#### Material for this task:
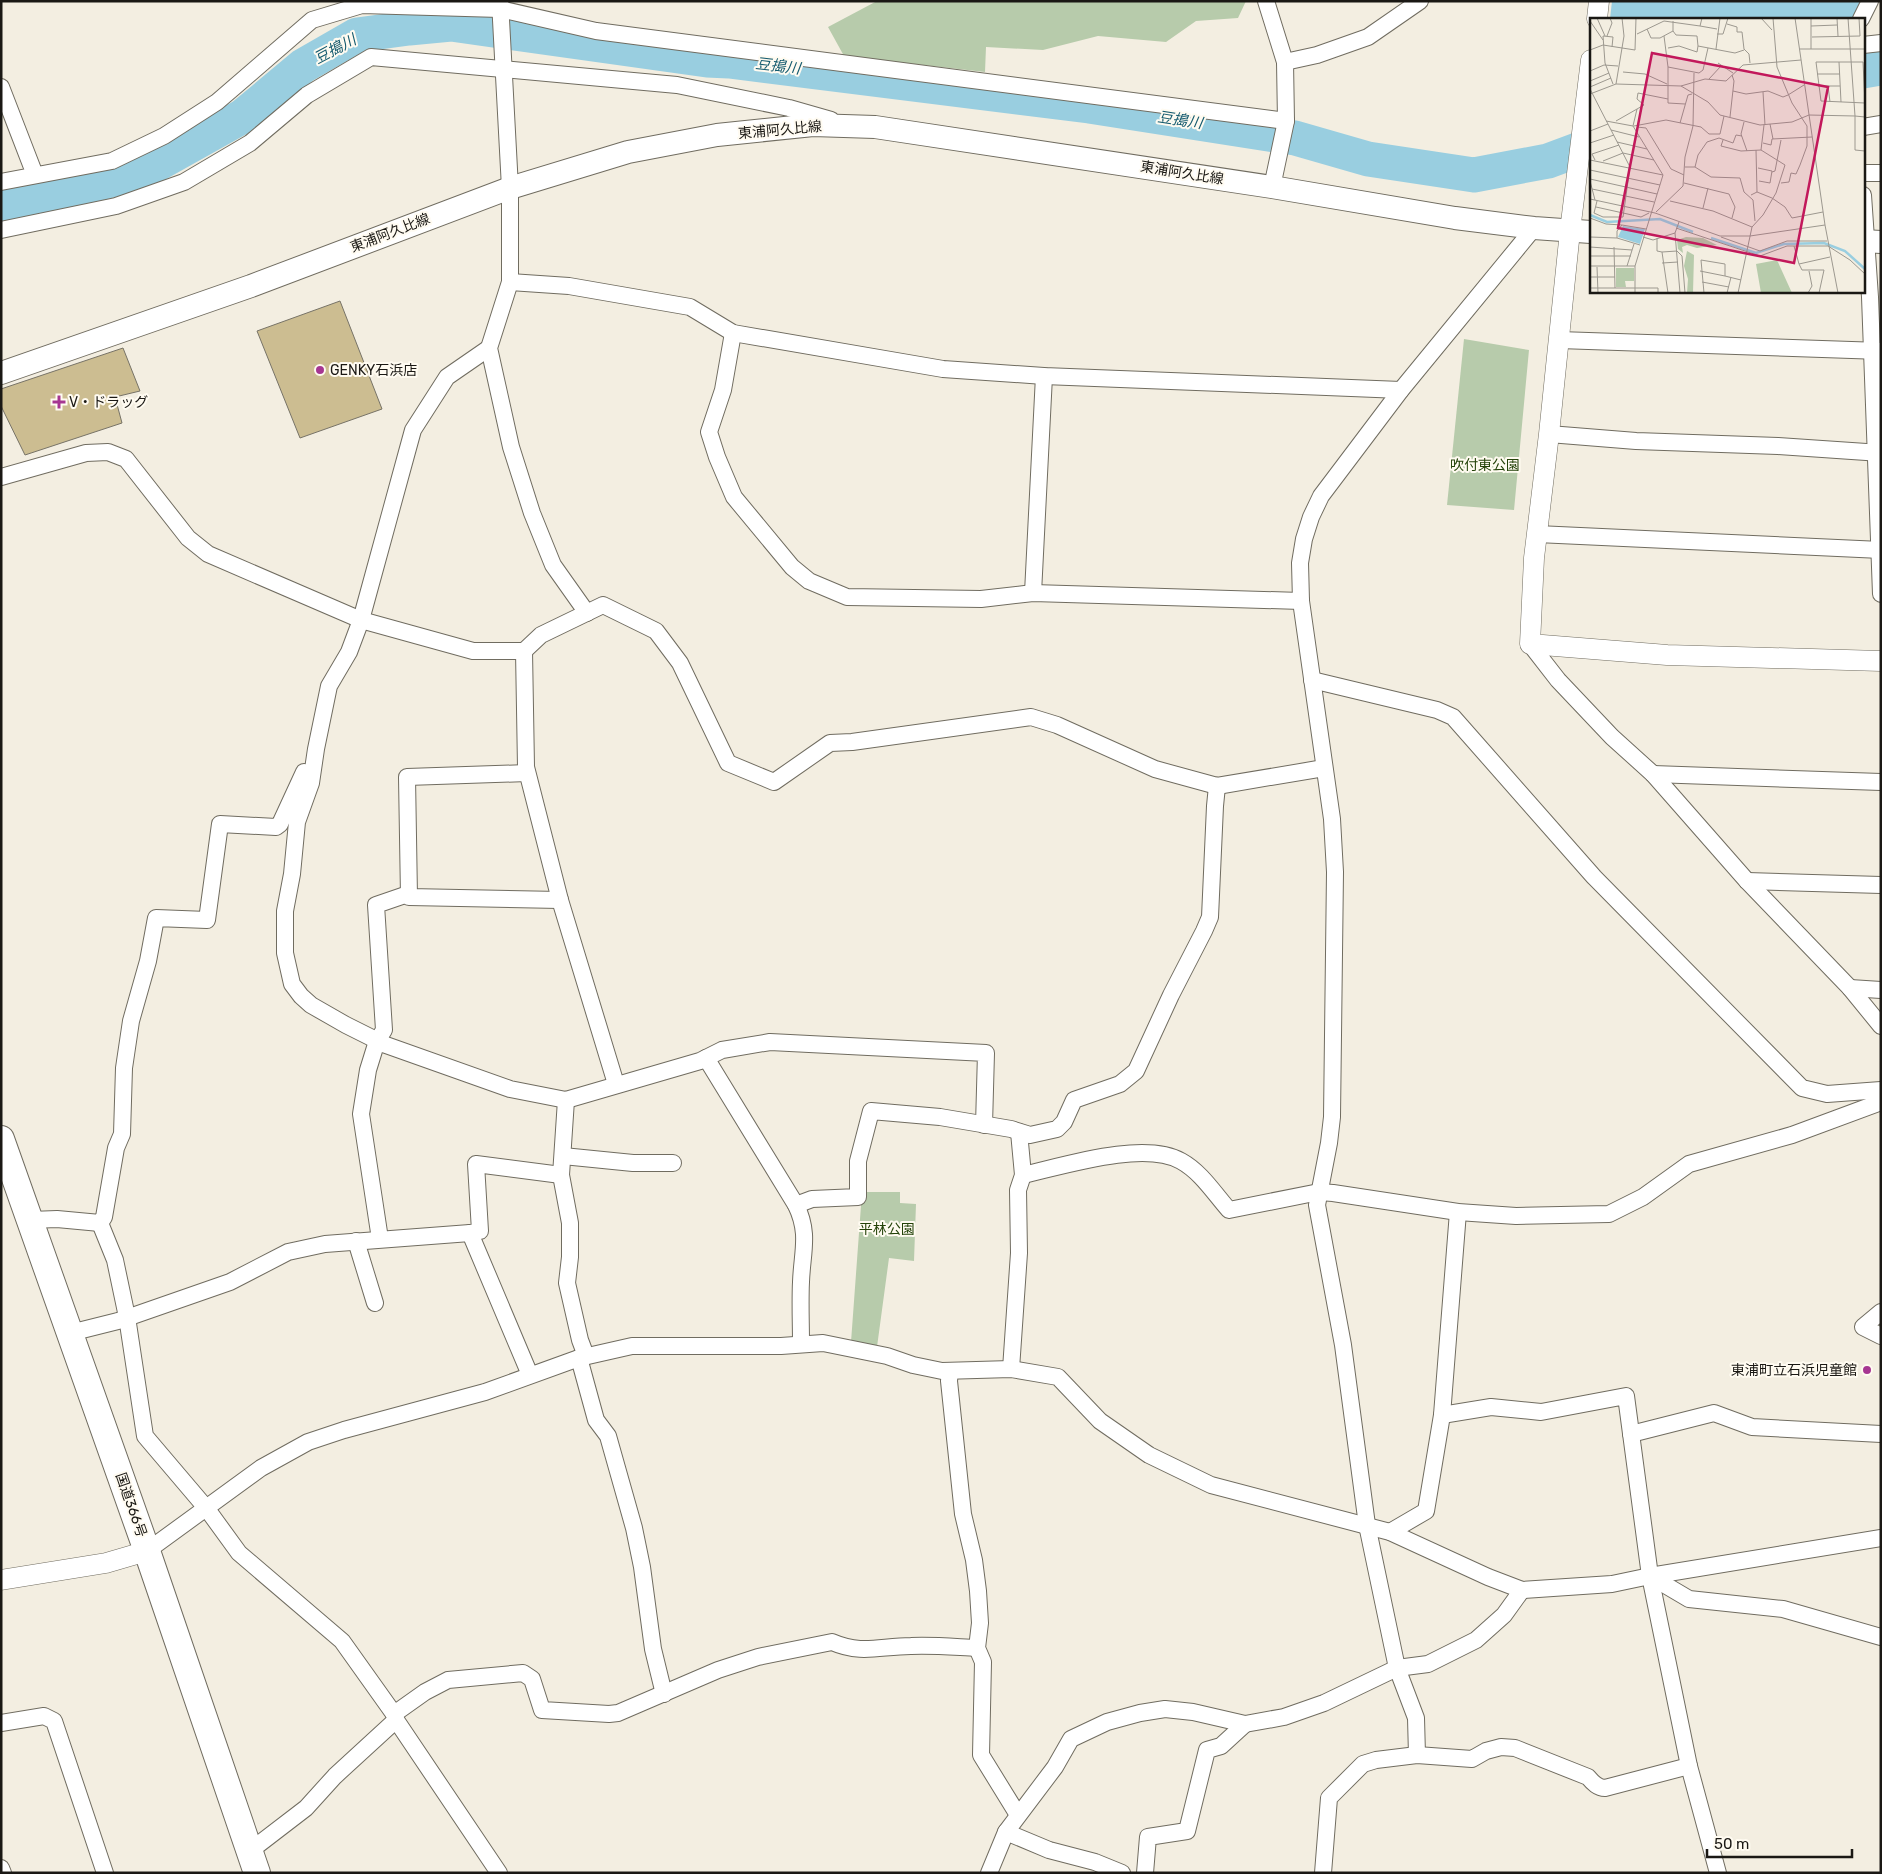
<svg xmlns="http://www.w3.org/2000/svg" width="1882" height="1874" viewBox="0 0 1882 1874" font-family="Rubik,'Noto Sans JP',sans-serif">
  <style>
    .green { fill: #b7cbab }
    .water { fill: #99cee0 }
    .lines { fill: none; stroke-linecap: round; stroke-linejoin: round }
    .river { stroke: #99cee0; stroke-width: 35 }
    .building { fill: #ccbd91; stroke: #777367 }
    .minor-casing { stroke: #706c60; stroke-width: 18 }
    .tertiary-casing { stroke: #706c60; stroke-width: 21 }
    .secondary-casing { stroke: #706c60; stroke-width: 24 }
    .trunk-casing { stroke: #706c60; stroke-width: 28 }
    .minor { stroke: #fff; stroke-width: 16 }
    .tertiary { stroke: #fff; stroke-width: 20 }
    .secondary { stroke: #fff; stroke-width: 22 }
    .trunk { stroke: #fff; stroke-width: 26 }
    .poi-dot { fill: #a63692; stroke: #fffbf1; stroke-width: 2 }
    .labels { text-anchor: middle; dominant-baseline: central; stroke-width: 4; stroke-linejoin: round; paint-order: stroke }
    .street-label { font-size: 14px; fill: #1a1814; stroke: #fffbf1 }
    .poi-label { font-size: 14px; fill: #1a1814; stroke: #fffbf1; text-anchor: start }
    .park-label { font-size: 14px; fill: #234208; stroke: #fffbf1 }
    .water-label { font-size: 15px; font-style: italic; fill: #145a6e; stroke: #fffbf1 }
    .inset-river { fill: none; stroke: #99cee0; stroke-width: 2.5 }
    .inset-road { fill: none; stroke: #9c988f; stroke-width: 1 }
    .view { fill: #c2185b; fill-opacity: 0.15; stroke: #c2185b; stroke-width: 2.5 }
    .inset-edge { fill: none; stroke: #1a1814; stroke-width: 2.5 }
  </style>
  <rect width="100%" height="100%" fill="#f3eee1"/>
  <g class="green">
    <path d="M877 1H1246L1238 18 1196 21 1166 42 1098 36 1043 50 986 47 985 72 844 56 828 27Z"/>
    <path d="M1464 339 1529 350 1514 510 1447 505Z"/>
    <path d="M862 1192H900V1203L916 1204 914 1261 889 1258 877 1347 851 1342Z"/>
  </g>
  <path class="water" d="M1612 1H1862L1852 19H1610Z"/>
  <g class="lines">
    <g class="river">
      <path d="M1863 71 1881 68"/>
      <path d="M1 208 143 172 243 116 303 66 357 35 409 28 451 24 707 60 729 61 1089 106 1295 138 1368 159 1474 175 1548 161 1591 145"/>
    </g>
  </g>
  <g class="building">
    <path d="M340 301 382 409 300 438 257 331Z"/>
    <path d="M123 348 140 391 115 397 122 423 25 455 1 406V389Z"/>
  </g>
  <g class="lines">
    <defs>
      <g id="minor">
        <path d="M500 1 510 188V282L489 348 511 447 532 513 553 565 587 613"/>
        <path d="M1266 1 1285 62 1286 121 1272 187"/>
        <path d="M1861 19 1870 1"/>
        <path d="M1863 45 1881 43"/>
        <path d="M1285 62 1317 55 1368 37 1420 1"/>
        <path d="M1 87 35 175"/>
        <path d="M1863 127 1881 124"/>
        <path d="M1863 173H1881"/>
        <path d="M1 182 112 161 164 136 217 102 312 20 362 5 500 9 596 31 1286 121"/>
        <path d="M1863 195 1870 297 1881 594"/>
        <path d="M1 230 116 206 184 182 250 143 307 95 371 57 677 85 789 108 831 120"/>
        <path d="M510 282 569 286 690 307 733 333 943 369 1044 376 1401 390"/>
        <path d="M733 333 723 390 709 432 717 457 734 497 792 567 809 581 847 597 981 599 1033 593 1301 601"/>
        <path d="M1559 340 1881 351"/>
        <path d="M489 348 447 377 413 430 361 620 349 652 329 686 316 749 311 783 297 822 292 874 285 911V953L292 984 301 996 311 1005 346 1025 386 1045 510 1089 566 1100 700 1061 722 1050 770 1042 986 1053 984 1125"/>
        <path d="M1549 434 1636 441 1778 446 1881 453"/>
        <path d="M1 477 86 453 108 452 126 459 188 538 208 554 361 620 473 651H524L541 635 603 605 656 631 680 663 728 763 774 782 830 743 852 742 1031 717 1057 725 1155 769 1217 786 1324 768"/>
        <path d="M1537 534 1881 550"/>
        <path d="M1033 593 1044 376"/>
        <path d="M1530 644 1558 680 1612 737 1653 774 1747 881 1850 988 1881 1026"/>
        <path d="M524 651 526 767 560 900 616 1084"/>
        <path d="M1312 680 1437 710 1453 717 1594 877 1802 1088 1827 1094 1881 1090"/>
        <path d="M304 772 280 824 276 827 220 824 207 920 156 918 148 961 131 1021 124 1068 122 1134 116 1148 104 1217 100 1223 115 1260 127 1317 145 1436 207 1509 239 1553 342 1641 394 1714 396 1720 499 1873"/>
        <path d="M527 773 407 777 409 897 560 900"/>
        <path d="M1653 774 1881 782"/>
        <path d="M1747 881 1881 885"/>
        <path d="M1850 988 1881 990"/>
        <path d="M706 1058 796 1205C810 1234 802 1252 801 1282 800 1302 801 1323 801 1344"/>
        <path d="M566 1100 561 1175 570 1223V1257L567 1283 580 1340 586 1356"/>
        <path d="M563 1156 633 1163H673"/>
        <path d="M1023 1175C1063 1166 1144 1140 1181 1161 1201 1172 1214 1193 1229 1210L1319 1192 1333 1193 1458 1212 1516 1216 1609 1214 1643 1197 1689 1164 1792 1135 1881 1102"/>
        <path d="M796 1205 812 1199 858 1197V1161L871 1111 940 1117 1011 1129 1030 1135 1057 1129 1064 1122 1074 1100 1120 1084 1136 1071 1171 995 1204 931 1210 917 1215 806 1217 786"/>
        <path d="M31 1220 57 1219 100 1223"/>
        <path d="M470 1233 530 1375"/>
        <path d="M380 1239 361 1114 368 1070 377 1041 384 1030 376 905 408 894"/>
        <path d="M356 1241 375 1303"/>
        <path d="M1881 1312 1863 1327 1881 1336"/>
        <path d="M70 1333 118 1321 230 1282 288 1252 325 1244 470 1233 480 1231 476 1164 561 1175"/>
        <path d="M579 1358 596 1420 608 1436 634 1528 642 1567 653 1649 664 1694"/>
        <path d="M1011 1369 1019 1253 1018 1190 1023 1175 1019 1132"/>
        <path d="M950 1371 949 1381 963 1514 974 1560 978 1591 980 1623 977 1648 983 1662 981 1755 1018 1815"/>
        <path d="M1442 1415 1491 1407 1541 1412 1626 1396 1650 1576 1689 1766 1718 1873"/>
        <path d="M1631 1434 1714 1413 1752 1427 1881 1434"/>
        <path d="M1390 1532 1426 1511 1442 1415 1458 1212"/>
        <path d="M147 1551 261 1468 308 1442 344 1430 485 1392 579 1358 632 1346H781L823 1343 887 1356 913 1365 942 1371 1011 1369 1058 1377 1100 1421 1149 1455 1211 1485 1390 1532 1488 1577 1522 1590 1612 1584 1650 1576 1881 1538"/>
        <path d="M1650 1576 1689 1599 1783 1609 1881 1637"/>
        <path d="M394 1714 425 1692 448 1680 523 1673 532 1679 542 1710 609 1714 618 1713 718 1670 758 1657 832 1642C862 1655 880 1646 911 1646 933 1645 955 1647 977 1648"/>
        <path d="M1 1723 44 1716 54 1721 105 1873"/>
        <path d="M1417 1755 1416 1718 1397 1668 1367 1525 1343 1345 1317 1205 1329 1143 1332 1117 1335 872 1332 819 1301 601 1300 563 1304 539 1311 517 1321 496 1401 390 1534 228"/>
        <path d="M1006 1832 1049 1850 1095 1862 1122 1873"/>
        <path d="M250 1851 306 1808 335 1776 396 1720"/>
        <path d="M1 1868 3 1873"/>
        <path d="M989 1873 1006 1832 1055 1767 1071 1739 1107 1722 1140 1713 1165 1709 1193 1712 1245 1724 1284 1717 1324 1703 1397 1668 1428 1664 1476 1640 1504 1615 1522 1590"/>
        <path d="M1145 1873 1148 1837 1187 1831 1207 1750 1221 1746 1245 1724"/>
        <path d="M1323 1873 1329 1798 1363 1764 1376 1760 1417 1755 1472 1759 1486 1751 1501 1747 1515 1748 1588 1777C1593 1783 1598 1788 1605 1788L1689 1766"/>
      </g>
      <g id="tertiary">
        <path d="M1597 19 1599 1"/>
        <path d="M1591 60 1570 231 1549 434 1534 558 1530 644 1667 655 1881 661"/>
        <path d="M1 1580 106 1563 147 1551"/>
      </g>
      <g id="secondary">
        <path d="M1863 241 1881 242"/>
        <path d="M1 373 251 286 510 188 628 152 717 135 813 125 875 127 1272 187 1455 218 1534 228 1591 232"/>
      </g>
      <path id="trunk" d="M1 1139 147 1551 257 1873"/>
    </defs>
    <use href="#minor" class="minor-casing"/>
    <use href="#tertiary" class="tertiary-casing"/>
    <use href="#secondary" class="secondary-casing"/>
    <use href="#trunk" class="trunk-casing"/>
    <use href="#minor" class="minor"/>
    <use href="#tertiary" class="tertiary"/>
    <use href="#secondary" class="secondary"/>
    <use href="#trunk" class="trunk"/>
  </g>
  <g class="poi-dot">
    <circle cx="320" cy="370" r="5"/>
    <path d="M56.5 394.5h5v5h5v5h-5v5h-5v-5h-5v-5h5z"/>
    <circle cx="1867" cy="1370" r="5"/>
  </g>
  <g class="labels">
    <g class="street-label">
      <text transform="translate(780 130) rotate(-5)">東浦阿久比線</text>
      <text transform="translate(1182 173) rotate(9)">東浦阿久比線</text>
      <text transform="translate(390 233) rotate(-21)">東浦阿久比線</text>
      <text transform="translate(131 1505) rotate(71)">国道366号</text>
    </g>
    <g class="poi-label">
      <text x="330" y="370">GENKY石浜店</text>
      <text x="69" y="402">V・ドラッグ</text>
      <text x="1857" y="1370" text-anchor="end">東浦町立石浜児童館</text>
    </g>
    <g class="park-label">
      <text x="1485" y="465">吹付東公園</text>
      <text x="887" y="1229">平林公園</text>
    </g>
    <g class="water-label">
      <text transform="translate(335 49) rotate(-28)">豆搗川</text>
      <text transform="translate(778 66) rotate(7)">豆搗川</text>
      <text transform="translate(1180 120) rotate(9)">豆搗川</text>
    </g>
  </g>
  <g transform="translate(1590 18)">
    <rect width="275" height="275" fill="#f3eee1"/>
    <path d="M96 219 113 220 127 227 107 230 97 227 92 229 93 235 88 231 87 222ZM97 233 104 237 103 275H97L98 261 94 248ZM187 242 202 275H171L166 246ZM26 250H44V263H35L36 269H26Z" fill="#b7cbab"/>
    <path d="M33 208 55 211 50 226 28 219Z" fill="#99cee0"/>
    <path class="inset-river" d="M0 197 17 204 70 201 103 214M121 220 166 235 194 226 234 225 255 233 275 251"/>
    <path class="inset-road" d="M7 0 15 18M171 0 182 12M183 0 187 49 202 85 217 108V128L210 147 206 156 201 155 199 164 191 165M205 0 235 207 248 275M221 0V31M247 0 248 18M0 3 13 22M137 6 147 9V14H152L154 31 159 36 160 45M110 8 127 11M221 8 247 7M57 11 61 20H70L83 13V3M83 13 86 17 107 18 108 28 145 35 154 32M47 16 74 3 110 8 112 0M127 16H133L138 0M17 18 22 5 20 0M74 18 78 49V85L95 86M222 19 270 18 269 0M22 29 23 19 13 18 15 45 23 66M78 30 89 28 107 34 108 28M126 31 130 0M210 31H275M0 32 13 27 45 32 46 0M226 44H273L275 85 231 83ZM249 44 251 84M128 45 143 55M78 49 109 55 113 52 118 30M0 53 14 47 28 48M33 54 55 56 77 66M227 56H250M119 61 131 48M0 63 19 55M26 66 34 18 32 0M91 68 115 61 136 63 153 47 211 42M228 68H250M238 68 240 84M0 69 21 60M0 71 40 149 33 199H13L4 195 7 183M143 73 156 76 178 73 193 79 198 77M173 74 175 107M0 76 26 66 91 68 118 84 130 97 170 107 202 104 219 97 265 98 258 0M198 77 214 67M140 99 144 63 142 57M275 99 265 98V132L275 133M16 103 43 108 73 157 45 248V275M26 103 47 91M154 104 151 116 157 133M90 105 98 77 102 76M180 106 183 121M43 108 47 91 54 87 47 81 48 75 78 81M44 108 76 102 111 109 119 116H130M47 109 56 110 81 151 94 157M21 112 49 119M0 113 18 106M130 116 134 98M133 122 131 128 151 133 171 132 195 147 186 175 173 197 162 209 148 275M27 124 57 131M0 125 24 117M173 125 181 127 182 121 222 119M166 132 167 174M171 132 174 107M0 142 73 157M5 142 2 136 29 127M13 143 33 135 64 142M95 149H105L121 159 150 160 154 174 163 182 165 203M105 149 108 137 117 124 129 120 143 125 146 117 152 118M168 150 182 153 180 165 169 163M0 152 70 167M182 154 185 153 191 122M0 161 67 176M0 163 5 182M94 165 139 176 145 189 142 200M2 171 64 184M161 177 167 174 182 180 195 189 202 200 233 194M0 181 65 195 130 218H160L235 207M80 183 123 193 162 209M6 189 51 199 59 195M113 190 118 170M66 194 93 168 95 139 103 108 104 55M0 200 16 206 32 207M89 204 85 215 90 275M86 210 170 238 197 228H238L260 242 275 256M0 219 27 220M53 219 63 222 85 215M131 219 170 233 197 223H237M67 220V233L72 234M44 226 37 248H45M50 227 27 220V213L32 207 56 211M204 228 209 246M0 229 42 232M24 229 25 270H68V275M0 238H41M72 245 88 244M0 248H37M7 249 8 275M110 253 135 258M0 259H25M112 264 139 269M0 270H25M78 275 72 234 87 233 92 238 95 275M114 275 111 242 135 246V258L151 262M137 275 141 259M218 275 222 268 219 253M229 275 234 252H212L209 246 240 239"/>
    <path class="view" d="M62 35 238 69 204 245 28 210Z"/>
    <rect width="275" height="275" class="inset-edge"/>
  </g>
  <rect width="1882" height="1874" fill="none" stroke="#1a1814" stroke-width="5"/>
  <path d="M1707 1849v8h145v-8" fill="none" stroke="#1a1814" stroke-width="2.5"/>
  <text x="1714" y="1849" font-size="15" fill="#1a1814" stroke="#fffbf1" stroke-width="4" paint-order="stroke">50 m</text>
</svg>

#### Work instructions:
Only the lines of the data holding the string "none" are wanted; copy each of them.

#### Problem solution:
    .lines { fill: none; stroke-linecap: round; stroke-linejoin: round }
    .inset-river { fill: none; stroke: #99cee0; stroke-width: 2.5 }
    .inset-road { fill: none; stroke: #9c988f; stroke-width: 1 }
    .inset-edge { fill: none; stroke: #1a1814; stroke-width: 2.5 }
  <rect width="1882" height="1874" fill="none" stroke="#1a1814" stroke-width="5"/>
  <path d="M1707 1849v8h145v-8" fill="none" stroke="#1a1814" stroke-width="2.5"/>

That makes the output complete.